If you glance at the history of American professional football, you’ll find as many tombstones as you will milestones.
While the National Football League has grown into the most lucrative sports league on the planet (it takes in roughly $13 billion per year), upstarts such as the World Football League and United States Football League drown in red ink.
But 60 years ago today, a competitor decided to challenge the status quo.
And although it now exists as part of the NFL, the American Football League rattled the establishment by establishing itself as gridiron equals.
On August 14, 1959, Dallas millionaire Lamar Hunt led a meeting in Chicago that created a second major pro football league in the United States, one that would begin play in the fall of 1960 as the AFL.

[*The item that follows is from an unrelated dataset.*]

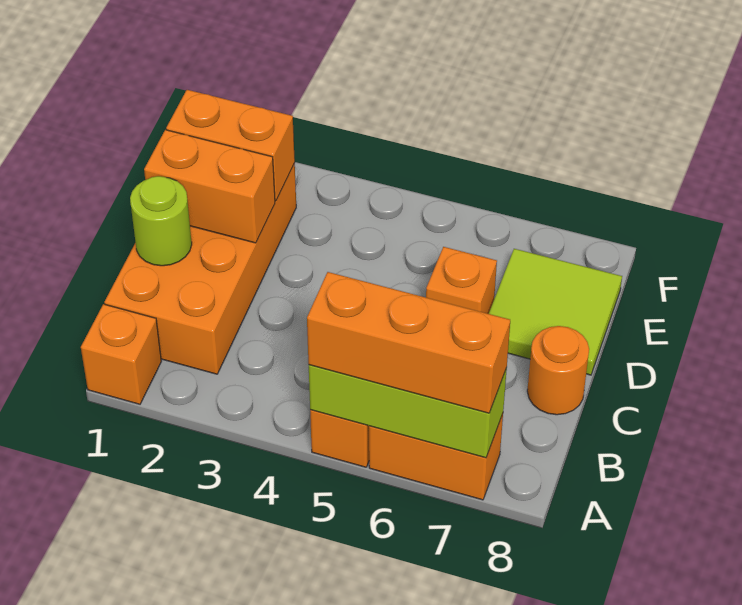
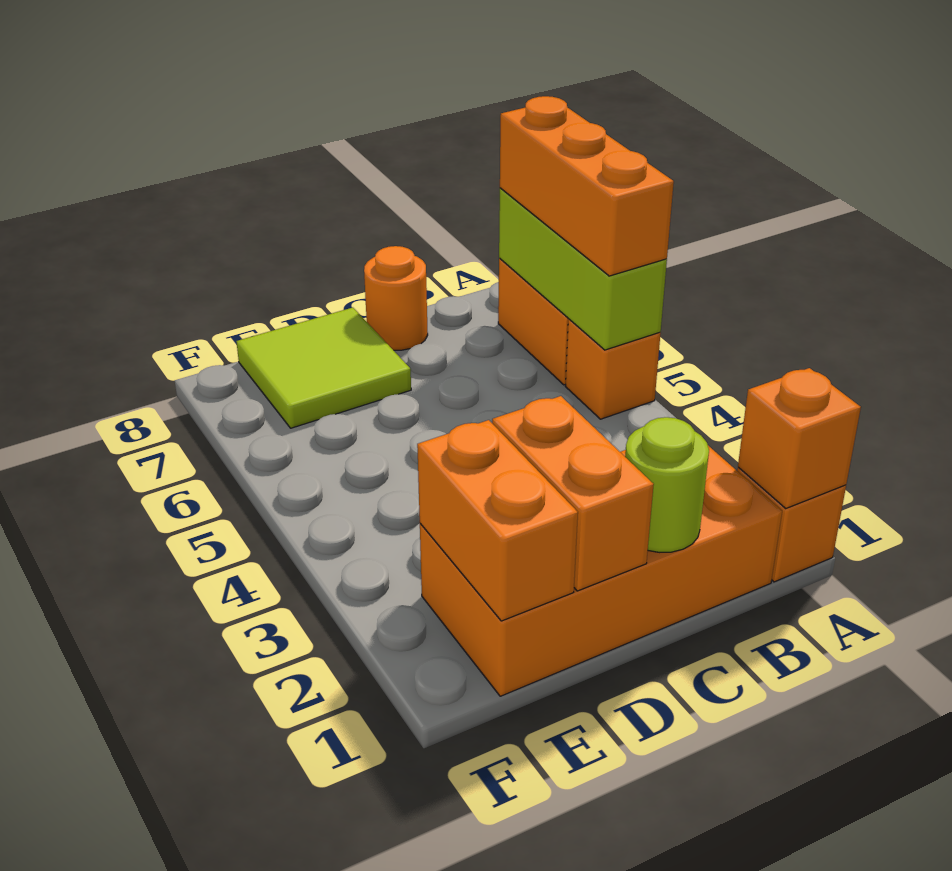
orange 1x1 brick [426,247,497,314] -> orange 1x1 brick moved to [738,368,861,508]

Hunt announced that Dallas, Houston, Los Angeles, Minneapolis-St. Paul, Denver and New York would have franchises, and there was a possibility two more cities could join for the inaugural campaign.
“We have definite commitments,” Hunt told the United Press International news service. “A kitty (pool of money) is being set up to assure the financial success of the league.”
The other owners – including Barron Hilton, who bought the L.A. franchise, and Bud Adams, head of the Houston entry – dubbed themselves the “Foolish Club” because of their audacious plan to take on the established NFL.
“We’ll try to beat the National Football League on their draft,” Hunt said, adding that the AFL would also bid against the NFL and the Canadian Football League for the best available talent.
The NFL had 12 teams in 1959 and was still playing second fiddle to Major League Baseball among sports fans. But the senior circuit got a huge popularity boost due to the 1958 championship game, one that saw the Baltimore Colts defeat the New York Giants, 23-17, in the league’s first-ever sudden death overtime game.
Featuring 17 players who went on to be inducted in the Pro Football Hall of Fame, that contest turned the NFL into a television hit. It’s widely considered the single event that ultimately propelled the NFL to its spot atop the American sports food chain.
That being the case, trying to go head-to-head with it seemed like a losing proposition.
What’s interesting, though, is there was little opposition among NFL officials when the formation of the AFL was first announced.
Hunt discussed the idea with NFL commissioner Bert Bell, who “gave the league his blessing” and said the franchises of each league would respect each other’s player contracts.
Even Vince Lombardi – about to embark on his first year as coach and general manager of the Green Bay Packers – was in favor of the AFL.
“There is plenty of talent around to support two leagues,” Lombardi told UPI.
While the movers and shakers of the AFL had only a year to get it up and running, they pulled it off, although the lineup was a bit different from the one proposed at the Chicago meeting.
The 1960 season featured the Boston Patriots, Buffalo Bills, Dallas Texans, Denver Broncos, Houston Oilers, Los Angeles Chargers, Oakland Raiders and Titans of New York.
The cordial relationship between the NFL and AFL ended quickly after the older organization announced that it would expand to both Dallas and Minneapolis. It also moved into Miami when the AFL was targeting a team for South Florida.
But the new league managed to add Boston, Buffalo and Oakland to the lineup, and started with eight teams instead of six.
AFL Commissioner Joe Foss negotiated a package TV deal for the league that guaranteed each team $225,000 for broadcast rights, and 70 percent of the players drafted out of college were signed by the fledgling organization.
“Even competition is the most important thing for our success,” Foss told the Associated Press on September 7, 1960. “One-sided games would be the worst thing that could happen and it is hoped that our plan has made that unlikely. We do not expect to be up to the standards of the National Football League, but inside the league the competition should be good.”
The rest, as they say, is history.
The relationship between America’s two major leagues got more acrimonious over the years (the Texans couldn’t compete with the Cowboys in Dallas and moved to Kansas City, where they were rebranded the Chiefs), but the AFL was proving to be on par with the NFL on the field.
On June 8, 1966 – three months before the start of the AFL’s seventh season – the two leagues announced a merger in an effort to end the bidding war for top talent. They would play four more seasons as separate leagues before joining forces as a unified National Football League in 1970.
It made perfect business sense, of course, but I hated to see the AFL loses its identity.
It was the league that made me passionate about football, and I found it far more entertaining than the NFL. Its games were high-scoring, its players free-spirited – it was everything I wanted as fan.
The AFL was the last real threat to the NFL, and proved that members of the “Foolish Club” were anything but.
It’s a league worthy of a monument, not a tombstone.